9. Create Retail and B2B Sales Videos That Shorten Buying Cycles
If you sell wholesale or have retail partnerships, video sales sheets showing products in use, installation guides, POS display options. These dramatically shorten sales cycles and reduce back-and-forth with buyers.
10. Use Video on Category and Product Pages to Boost SEO and Engagement
Video content on category and product pages increases dwell time, reduces bounce rate, and provides search engines with rich media signals. Tutorial content, comparison videos, FAQ compilations. All of this strengthens your organic visibility while serving customer needs.
11. Rapid Response to Market Moments
When something happens in your industry (a trend, a news story, a competitor misstep), brands with in-house video can respond in hours, not weeks. That agility builds relevance and positions you as a market leader rather than a follower.
12. Iterative Testing Without Agency Lag
Want to test three different hooks for a Meta ad? Five different product angles? Eight different CTAs? With an in-house videographer, you shoot variations in an afternoon and start testing by evening. Agency turnaround times make this kind of rapid iteration impossible.
The Strategic Shift: Building a Clear Content and Customer Journey Plan for Video
None of this works if you hire a videographer and then ask them to “just film stuff.” Video capability without content strategy is waste.
The brands getting ROI from video have done the harder work first:
- They know their customer journey intimately
- They’ve identified the emotional and rational barriers to purchase
- They understand which messages resonate and which fall flat
- They’ve mapped where video fits in the funnel
- They’ve committed to consistency over perfection
Hiring a videographer is the output of strategic clarity, not a substitute for it.
Why Early‑Career Videographers Often Outperform Traditional Senior Hires
There’s a reason I’m steering you toward graduates and early-career videographers rather than expensive agencies or senior hires.
They’ve grown up consuming (and creating) video content.
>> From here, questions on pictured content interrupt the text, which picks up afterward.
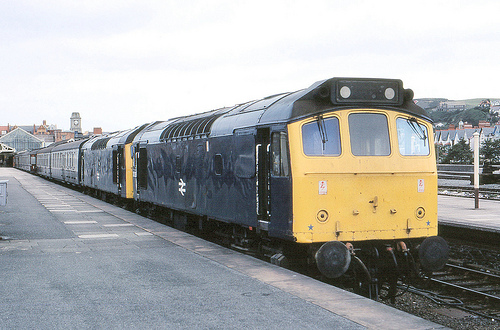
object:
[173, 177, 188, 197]
logo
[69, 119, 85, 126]
clock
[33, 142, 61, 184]
car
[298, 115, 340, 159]
windows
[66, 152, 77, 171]
windows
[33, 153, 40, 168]
windows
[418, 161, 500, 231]
ground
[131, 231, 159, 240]
rectangles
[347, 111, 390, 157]
windows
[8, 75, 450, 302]
train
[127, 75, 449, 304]
train car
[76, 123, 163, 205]
train car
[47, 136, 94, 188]
train car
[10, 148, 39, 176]
train car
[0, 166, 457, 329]
cement platform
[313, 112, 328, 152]
windshield wiper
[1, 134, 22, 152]
metal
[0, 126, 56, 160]
building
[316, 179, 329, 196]
stickers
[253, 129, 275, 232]
open door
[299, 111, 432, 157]
windshield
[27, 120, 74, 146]
building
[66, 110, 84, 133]
tower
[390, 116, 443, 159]
right windshield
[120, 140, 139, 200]
divider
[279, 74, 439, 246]
front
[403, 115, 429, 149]
windshield wiper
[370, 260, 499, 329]
train track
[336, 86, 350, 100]
headlight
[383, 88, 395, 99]
headlight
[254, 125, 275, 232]
area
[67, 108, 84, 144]
building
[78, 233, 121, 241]
rectangle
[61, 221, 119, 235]
rectangle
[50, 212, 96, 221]
rectangle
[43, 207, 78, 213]
rectangle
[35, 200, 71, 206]
rectangle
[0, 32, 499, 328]
train station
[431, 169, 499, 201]
train track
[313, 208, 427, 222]
indents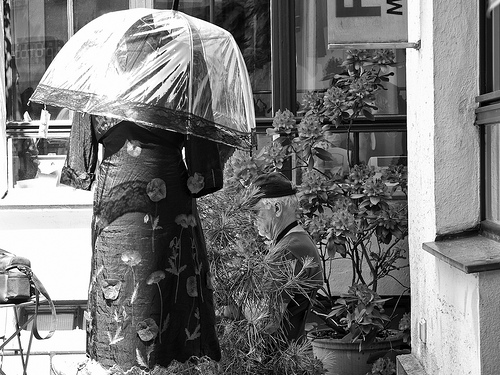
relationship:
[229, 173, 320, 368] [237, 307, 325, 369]
man sitting on step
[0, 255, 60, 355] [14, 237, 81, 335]
bag sitting on table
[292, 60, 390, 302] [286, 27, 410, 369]
flowers on plant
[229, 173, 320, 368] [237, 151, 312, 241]
man wearing hat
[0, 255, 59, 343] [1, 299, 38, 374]
bag sitting on table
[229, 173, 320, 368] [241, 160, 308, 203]
man wearing hat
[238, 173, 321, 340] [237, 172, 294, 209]
man wearing cap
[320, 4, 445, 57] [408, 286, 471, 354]
sign on wall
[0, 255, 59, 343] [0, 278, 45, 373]
bag on table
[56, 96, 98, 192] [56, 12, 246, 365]
sleeve on floral dress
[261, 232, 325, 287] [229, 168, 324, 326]
shirt on man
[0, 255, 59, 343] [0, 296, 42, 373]
bag on table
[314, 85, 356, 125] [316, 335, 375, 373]
flower in large pot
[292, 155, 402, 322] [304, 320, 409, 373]
plant in pot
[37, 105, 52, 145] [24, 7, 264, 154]
tag on canopy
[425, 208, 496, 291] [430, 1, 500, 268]
ledge on window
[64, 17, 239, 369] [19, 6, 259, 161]
person holding umbrella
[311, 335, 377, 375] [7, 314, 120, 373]
large pot on ground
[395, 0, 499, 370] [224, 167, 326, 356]
building near person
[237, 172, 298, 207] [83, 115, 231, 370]
cap on person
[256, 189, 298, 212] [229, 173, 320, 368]
hair on man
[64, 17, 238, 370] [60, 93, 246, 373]
person wearing dress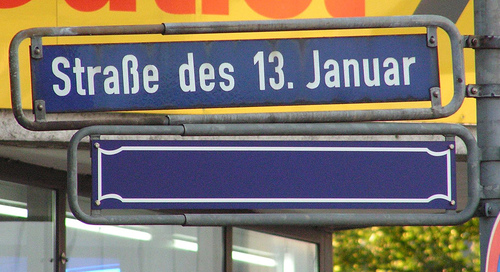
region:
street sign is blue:
[54, 118, 460, 235]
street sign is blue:
[10, 15, 488, 132]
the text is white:
[29, 40, 493, 150]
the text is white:
[29, 20, 152, 92]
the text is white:
[149, 32, 359, 149]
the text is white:
[275, 26, 492, 130]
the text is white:
[45, 33, 435, 108]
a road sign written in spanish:
[12, 22, 472, 236]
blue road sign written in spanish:
[15, 26, 440, 118]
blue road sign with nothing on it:
[67, 130, 498, 222]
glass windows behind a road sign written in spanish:
[12, 225, 205, 270]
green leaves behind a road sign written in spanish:
[359, 233, 460, 267]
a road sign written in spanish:
[20, 16, 467, 126]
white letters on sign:
[298, 38, 434, 109]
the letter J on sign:
[297, 45, 331, 95]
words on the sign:
[47, 33, 433, 115]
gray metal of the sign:
[364, 97, 421, 131]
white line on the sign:
[193, 140, 329, 165]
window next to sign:
[112, 230, 177, 262]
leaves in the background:
[371, 233, 441, 270]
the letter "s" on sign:
[210, 58, 241, 103]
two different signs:
[38, 7, 467, 257]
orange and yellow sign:
[56, 2, 377, 24]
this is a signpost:
[21, 48, 433, 92]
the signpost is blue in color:
[232, 166, 301, 197]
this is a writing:
[51, 53, 301, 106]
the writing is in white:
[266, 46, 408, 97]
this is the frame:
[59, 132, 77, 199]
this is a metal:
[65, 137, 81, 198]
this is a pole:
[463, 12, 499, 136]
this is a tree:
[335, 225, 382, 269]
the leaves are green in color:
[356, 229, 441, 266]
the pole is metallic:
[464, 7, 499, 42]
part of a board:
[268, 155, 313, 202]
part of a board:
[271, 170, 302, 202]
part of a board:
[268, 158, 294, 182]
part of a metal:
[286, 209, 312, 226]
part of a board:
[268, 162, 287, 176]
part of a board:
[294, 160, 311, 170]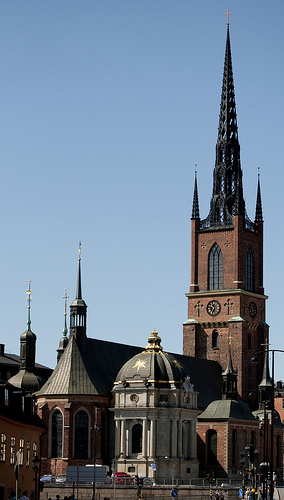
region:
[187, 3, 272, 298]
tall church steeple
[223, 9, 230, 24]
crucifix at the peak of steeple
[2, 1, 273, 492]
large red brick church with steeples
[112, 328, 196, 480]
domed building with white columns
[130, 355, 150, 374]
golden star on a dark roof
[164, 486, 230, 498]
pedestrians in a city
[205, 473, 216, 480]
small traffic lights near the road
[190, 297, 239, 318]
decorative masonry symbols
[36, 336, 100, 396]
steeply peaked roof on building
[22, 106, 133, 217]
clear blue sky on sunny day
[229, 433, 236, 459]
edge of a wall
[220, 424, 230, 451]
part of a wall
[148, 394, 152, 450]
edge of a pillar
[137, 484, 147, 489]
part of a wall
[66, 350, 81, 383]
part of the roof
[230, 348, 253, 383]
edge of a building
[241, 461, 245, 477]
part of the light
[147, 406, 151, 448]
part of a pillar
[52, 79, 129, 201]
the sky is clear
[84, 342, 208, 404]
a dome shaped roof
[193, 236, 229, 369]
a red and tiled building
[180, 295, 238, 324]
a clock between two crosees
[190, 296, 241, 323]
two big crosses on the wall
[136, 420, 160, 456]
the columns are white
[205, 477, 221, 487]
the traffic light is green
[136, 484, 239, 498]
people at the sidewalk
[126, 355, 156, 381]
a gold star on roof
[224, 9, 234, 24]
a cross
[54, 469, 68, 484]
a car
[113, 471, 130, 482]
a red car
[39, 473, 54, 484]
a blue car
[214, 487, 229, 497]
two people standing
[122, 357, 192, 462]
a building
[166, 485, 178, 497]
a person standing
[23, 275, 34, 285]
a gold cross on the building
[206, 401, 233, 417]
the roof on the building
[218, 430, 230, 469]
a brick building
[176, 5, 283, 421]
THE TOWER IS TALL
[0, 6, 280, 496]
THE BUILDING IS BIG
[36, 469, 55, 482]
THE CAR IS BLUE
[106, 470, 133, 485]
THE CAR IS RED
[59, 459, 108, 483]
THE SIGN IS SILVER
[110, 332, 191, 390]
THE DOME IS BLACK AND GOLD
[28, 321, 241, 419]
THE ROOF IS BLACK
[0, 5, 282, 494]
THE BUILDING IS BRICK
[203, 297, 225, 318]
THE CLOCK IS BLACK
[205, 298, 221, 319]
TH CLOCK IS ON THE TOWER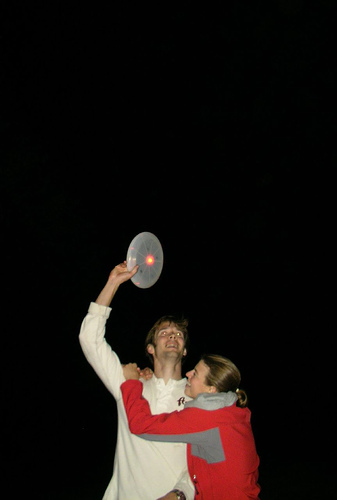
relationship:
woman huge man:
[120, 351, 261, 497] [76, 257, 204, 500]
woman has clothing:
[120, 351, 261, 497] [119, 377, 262, 499]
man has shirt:
[76, 257, 204, 500] [79, 301, 200, 497]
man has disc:
[76, 257, 204, 500] [125, 230, 164, 289]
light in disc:
[146, 253, 154, 265] [125, 230, 164, 289]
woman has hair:
[120, 351, 261, 497] [204, 358, 251, 402]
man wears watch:
[76, 257, 204, 500] [171, 486, 183, 500]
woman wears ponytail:
[120, 351, 261, 497] [236, 389, 250, 410]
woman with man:
[120, 351, 261, 497] [76, 257, 204, 500]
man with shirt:
[77, 257, 203, 498] [75, 298, 192, 498]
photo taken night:
[3, 2, 336, 496] [5, 4, 335, 495]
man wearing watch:
[77, 257, 203, 498] [158, 478, 183, 498]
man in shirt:
[76, 257, 204, 500] [107, 362, 190, 498]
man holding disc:
[76, 257, 204, 500] [123, 230, 162, 285]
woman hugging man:
[120, 352, 265, 500] [111, 309, 188, 499]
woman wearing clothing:
[120, 352, 265, 500] [119, 377, 262, 499]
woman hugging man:
[120, 352, 265, 500] [139, 312, 191, 414]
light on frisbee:
[146, 255, 152, 264] [124, 230, 166, 291]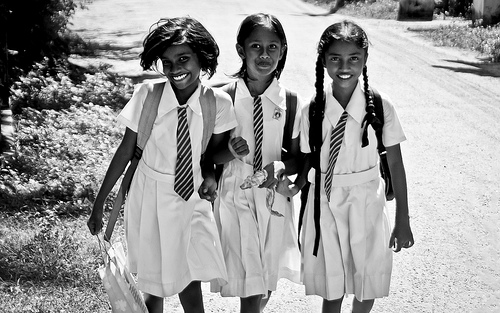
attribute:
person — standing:
[206, 12, 299, 311]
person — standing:
[87, 16, 249, 308]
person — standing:
[300, 21, 412, 310]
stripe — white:
[175, 162, 193, 179]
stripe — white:
[256, 134, 263, 154]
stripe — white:
[329, 136, 339, 156]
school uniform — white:
[281, 83, 415, 295]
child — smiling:
[293, 5, 475, 310]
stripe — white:
[176, 125, 188, 144]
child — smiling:
[308, 21, 419, 283]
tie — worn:
[243, 97, 269, 182]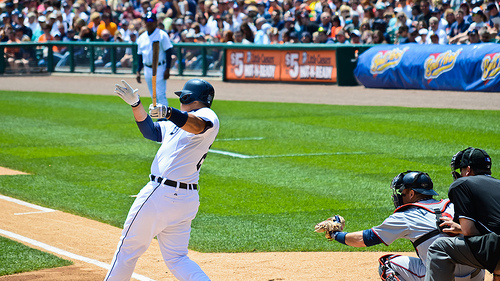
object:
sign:
[280, 50, 338, 83]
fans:
[346, 30, 361, 47]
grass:
[0, 90, 499, 252]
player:
[103, 79, 219, 175]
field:
[0, 69, 499, 280]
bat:
[143, 39, 162, 112]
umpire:
[419, 145, 500, 281]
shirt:
[147, 110, 219, 187]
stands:
[2, 2, 480, 80]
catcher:
[313, 169, 482, 280]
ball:
[313, 213, 347, 235]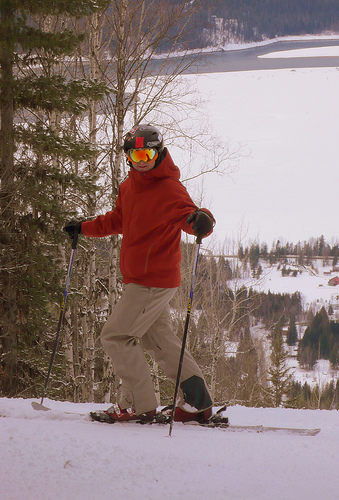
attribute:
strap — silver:
[111, 398, 121, 416]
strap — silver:
[120, 399, 136, 418]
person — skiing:
[60, 123, 215, 421]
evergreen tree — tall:
[0, 2, 110, 402]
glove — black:
[183, 206, 215, 247]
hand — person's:
[184, 206, 215, 245]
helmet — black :
[121, 123, 163, 172]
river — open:
[3, 30, 336, 90]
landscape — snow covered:
[2, 2, 335, 498]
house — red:
[323, 271, 337, 288]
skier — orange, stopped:
[63, 121, 216, 425]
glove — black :
[63, 217, 82, 239]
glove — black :
[185, 208, 215, 241]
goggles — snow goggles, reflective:
[127, 144, 157, 162]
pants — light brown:
[99, 279, 214, 409]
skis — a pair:
[30, 396, 322, 437]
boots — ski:
[107, 368, 221, 443]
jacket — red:
[80, 156, 195, 288]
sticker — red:
[131, 135, 146, 149]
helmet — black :
[122, 119, 164, 158]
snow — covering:
[2, 394, 338, 499]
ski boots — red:
[97, 393, 214, 428]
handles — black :
[59, 219, 213, 251]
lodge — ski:
[249, 259, 337, 310]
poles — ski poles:
[175, 242, 277, 455]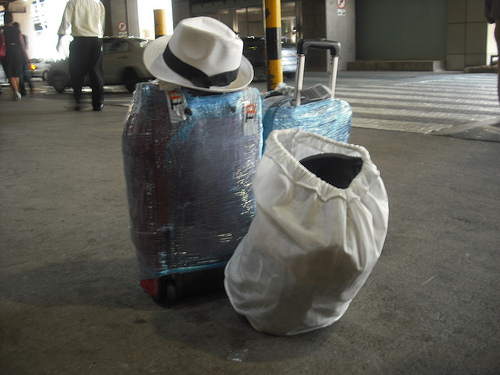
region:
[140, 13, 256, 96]
white and black fedora hat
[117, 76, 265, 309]
blue wrapped suitcase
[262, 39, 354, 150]
blue wrapped suitcase with handle up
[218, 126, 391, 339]
white bag by the suitcases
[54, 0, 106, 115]
man with white shirt and black pants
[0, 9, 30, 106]
woman wearing black dress, walking away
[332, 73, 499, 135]
white and gray crosswalk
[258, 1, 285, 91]
black and yellow pillar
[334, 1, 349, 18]
white, red and black circle sign on the wall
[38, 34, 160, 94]
white car driving away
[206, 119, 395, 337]
a white bag of clothes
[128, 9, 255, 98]
a white hat with black ribbon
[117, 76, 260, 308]
plastic wrapped red luggage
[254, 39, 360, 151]
plastic wrapped grey luggage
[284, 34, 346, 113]
extendable luggage handle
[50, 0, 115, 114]
a man standing by curb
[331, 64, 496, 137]
a white cross walk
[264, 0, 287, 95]
a yellow and black pole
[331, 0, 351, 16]
a no parking sign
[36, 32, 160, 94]
a moving white car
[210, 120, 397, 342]
A white bag.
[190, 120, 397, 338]
The bag is made of cloth.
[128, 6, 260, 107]
A hat.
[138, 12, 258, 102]
The hat is white.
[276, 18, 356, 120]
This luggage has a handle.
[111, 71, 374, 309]
A group of luggage.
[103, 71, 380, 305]
The luggage is red.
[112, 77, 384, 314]
The luggage is wrapped in plastic.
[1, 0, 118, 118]
People are in the background.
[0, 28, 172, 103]
Cars are in the background.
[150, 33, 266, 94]
mans hat on top of a suitcase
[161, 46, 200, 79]
black band on a mans hat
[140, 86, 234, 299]
suitcase wrapped up in plastic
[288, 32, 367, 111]
handle of a suitcase wrapped in plastic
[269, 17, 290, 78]
traffic pole in the car area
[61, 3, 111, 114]
a man walking in the parking garage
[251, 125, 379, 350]
white duffle bag full of clothing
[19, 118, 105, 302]
cement walkway in the parking garage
They understand what makes people stop scrolling. They’re not trying to recreate TV commercials or corporate marketing videos from 2010. They know that authenticity beats production value, that mobile-first framing matters, that the first three seconds determine everything.
More importantly, they’re fast. They can shoot, edit, and publish in the same day because they’re not overthinking it. They understand platforms evolve and so does content. They’re less precious about perfection and more focused on volume and iteration.
This doesn’t mean hire recklessly. But it does mean the skills you need aren’t locked behind 15 years of experience. They’re often found in someone who’s spent the last five years making content for the platforms you’re trying to win on.
If You Don’t Know What a Videographer Would Do, You Lack a Story Strategy
If you’re hesitating about hiring a videographer because you’re not sure what they’d do, the real issue is this: you don’t have enough ideas about how to tell your brand’s story.
That’s not a video problem. That’s a strategy problem.
The brands winning in your category right now? They have a relentless drumbeat of content. They’re giving customers dozens of reasons to care, to engage, to buy, to return. They’re not wondering what a videographer would do. They’re wondering how they ever managed without one.
So the question isn’t “can we justify a videographer?”
The question is: “can we afford to keep growing without one?”
If you’re competing on product quality and pricing alone, you’re in a race to the bottom. Video (strategic, consistent, story-driven video) is how you compete on meaning instead. And meaning is what makes customers choose you, stick with you, and tell others about you.
The brands that understand this have already hired their videographer.
The ones still asking “what would they do?” are about to find out what it costs to stand still.